Although originally designed as a way to spread risk, after a while it became clear even to those packaging them that there wasn’t much meat in the Scouse: some of the spuds going in there were yelling ‘please kill me before I default again’. So Hancock and his chums came up with the Credit Default Swap – a game of Polish roulette played with other banks, in which all the gun-chambers had bullets in.

Hancock made his name at JP Morgan, the original source in 1991 of the very CDs and CDSs that bankrupted nigh on every bank in the world – except of course Morgan the Pirate.

He’s going to pull down $7.5 million a year, and is being groomed as the eventual CEO of AIG. Until then, he’ll just be the SOB in charge of auditing risk. Having absorbed this news, I shall sleep soundly in my bed tonight.

One thing you really can be pleased about is that Hancock’s unique skills are unlikely to screw up your pension, because being only 51 it’s not really his bag. No, there are other folks busy ensuring that your pension will be worth one 1923 German Mark before too long.

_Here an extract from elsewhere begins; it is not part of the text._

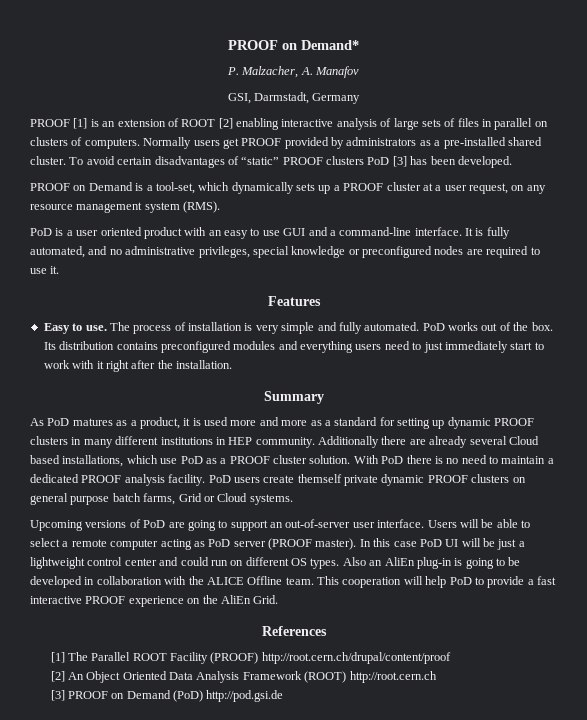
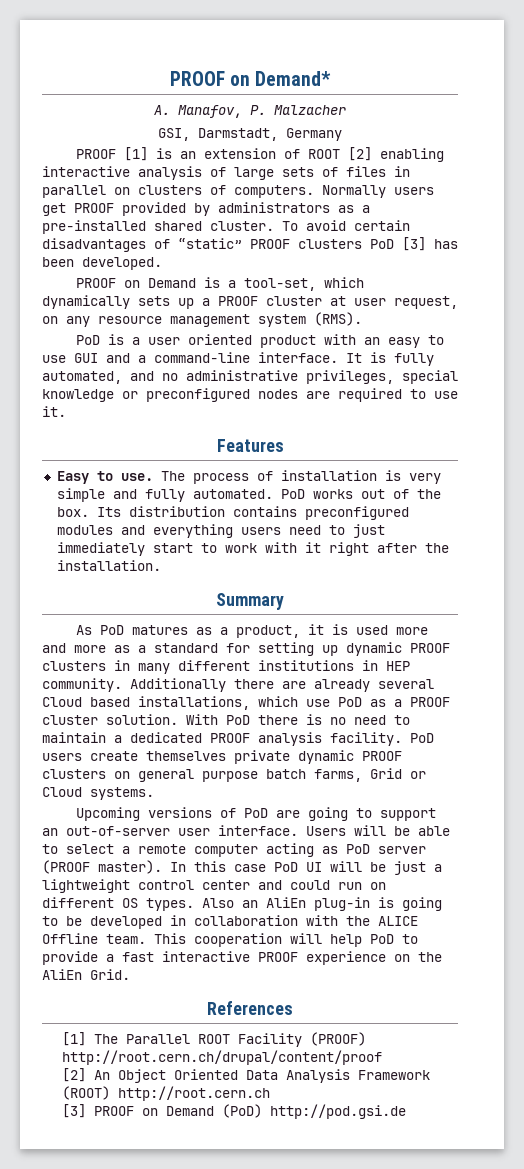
[226,66,360,78] P. Malzacher, A. Manafov -> [154,105,346,118] A. Manafov, P. Malzacher
[435,185,442,191] a -> (346, 301) none
[297,474,342,483] themself -> [146,751,226,761] themselves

You may find this hard to grasp, but pension funds and other unrelated clowns have been pouring our retirement money into the commercial property sector. You may say “And what better place for it?” and I might reply “How long have you got?”

It has long been the job of pension companies to ride into town just as the James Boys have finished all the Beer and shot the sheriff. During the boom of 2006 in commercials, a cool £1.7 billion was thrust upon those selling the action. So in the light of the internet’s incursions into retail (and none of the banks having any money to fund so much as a leveraged buy-out) the pension industry whacked £3.2 billion in there during the last quarter of 2009 alone.

Anyone got a few million guilders for a tulip? Very nice tulip. Much sought-after.